Reproduce all of the lines below word for word, without the pictures.
━━━━━━━━━━
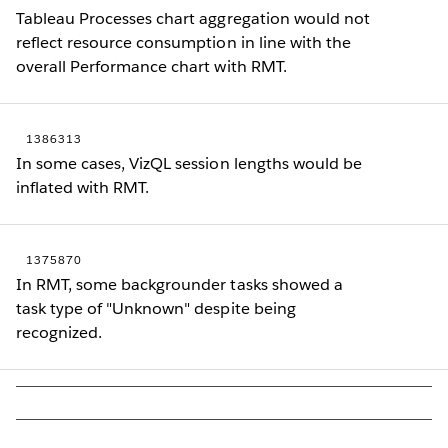
Tableau Processes chart aggregation would not
reflect resource consumption in line with the
overall Performance chart with RMT.
1386313
In some cases, VizQL session lengths would be
inflated with RMT.
1375870
In RMT, some backgrounder tasks showed a
task type of "Unknown" despite being
recognized.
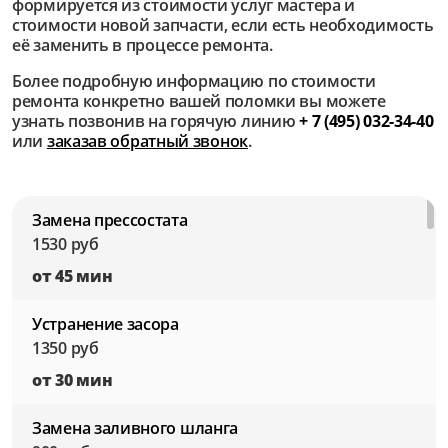
формируется из стоимости услуг мастера и
стоимости новой запчасти, если есть необходимость
её заменить в процессе ремонта.
Более подробную информацию по стоимости
ремонта конкретно вашей поломки вы можете
узнать позвонив на горячую линию
+ 7 (495) 032-34-40
или
заказав обратный звонок
.
Замена прессостата
1530 руб
от 45 мин
Устранение засора
1350 руб
от 30 мин
Замена заливного шланга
━━━━━━━━━━
[Answer to this exercise]
Tableau Processes chart aggregation would not
reflect resource consumption in line with the
overall Performance chart with RMT.
1386313
In some cases, VizQL session lengths would be
inflated with RMT.
1375870
In RMT, some backgrounder tasks showed a
task type of "Unknown" despite being
recognized.
формируется из стоимости услуг мастера и
стоимости новой запчасти, если есть необходимость
её заменить в процессе ремонта.
Более подробную информацию по стоимости
ремонта конкретно вашей поломки вы можете
узнать позвонив на горячую линию
+ 7 (495) 032-34-40
или
заказав обратный звонок
.
Замена прессостата
1530 руб
от 45 мин
Устранение засора
1350 руб
от 30 мин
Замена заливного шланга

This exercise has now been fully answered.